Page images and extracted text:
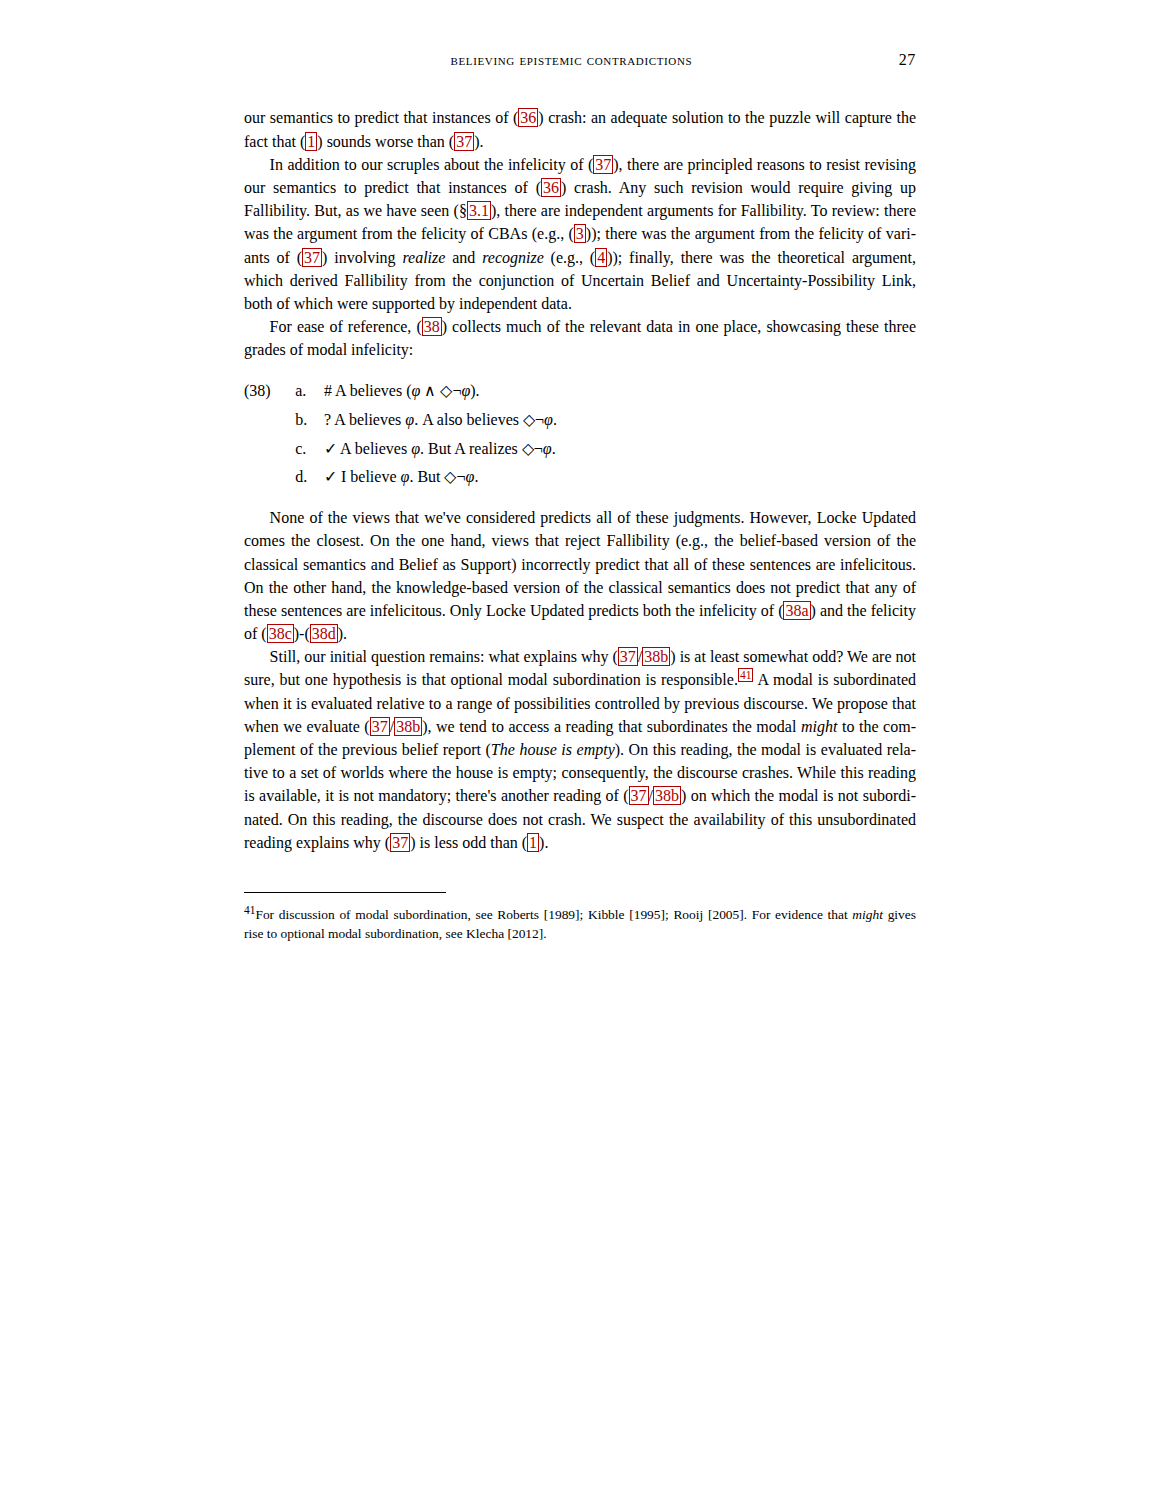believing epistemic contradictions 27
our semantics to predict that instances of (36) crash: an adequate solution to the puzzle will capture the fact that (1) sounds worse than (37).
In addition to our scruples about the infelicity of (37), there are principled reasons to resist revising our semantics to predict that instances of (36) crash. Any such revision would require giving up Fallibility. But, as we have seen (§3.1), there are independent arguments for Fallibility. To review: there was the argument from the felicity of CBAs (e.g., (3)); there was the argument from the felicity of variants of (37) involving realize and recognize (e.g., (4)); finally, there was the theoretical argument, which derived Fallibility from the conjunction of Uncertain Belief and Uncertainty-Possibility Link, both of which were supported by independent data.
For ease of reference, (38) collects much of the relevant data in one place, showcasing these three grades of modal infelicity:
(38) a. # A believes (φ ∧ ◇¬φ).
b. ? A believes φ. A also believes ◇¬φ.
c. ✓ A believes φ. But A realizes ◇¬φ.
d. ✓ I believe φ. But ◇¬φ.
None of the views that we've considered predicts all of these judgments. However, Locke Updated comes the closest. On the one hand, views that reject Fallibility (e.g., the belief-based version of the classical semantics and Belief as Support) incorrectly predict that all of these sentences are infelicitous. On the other hand, the knowledge-based version of the classical semantics does not predict that any of these sentences are infelicitous. Only Locke Updated predicts both the infelicity of (38a) and the felicity of (38c)-(38d).
Still, our initial question remains: what explains why (37/38b) is at least somewhat odd? We are not sure, but one hypothesis is that optional modal subordination is responsible.41 A modal is subordinated when it is evaluated relative to a range of possibilities controlled by previous discourse. We propose that when we evaluate (37/38b), we tend to access a reading that subordinates the modal might to the complement of the previous belief report (The house is empty). On this reading, the modal is evaluated relative to a set of worlds where the house is empty; consequently, the discourse crashes. While this reading is available, it is not mandatory; there's another reading of (37/38b) on which the modal is not subordinated. On this reading, the discourse does not crash. We suspect the availability of this unsubordinated reading explains why (37) is less odd than (1).
41For discussion of modal subordination, see Roberts [1989]; Kibble [1995]; Rooij [2005]. For evidence that might gives rise to optional modal subordination, see Klecha [2012].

Exercise goal
From the entries, find how many lines contain "believes" and give the number alone.

Completed task
3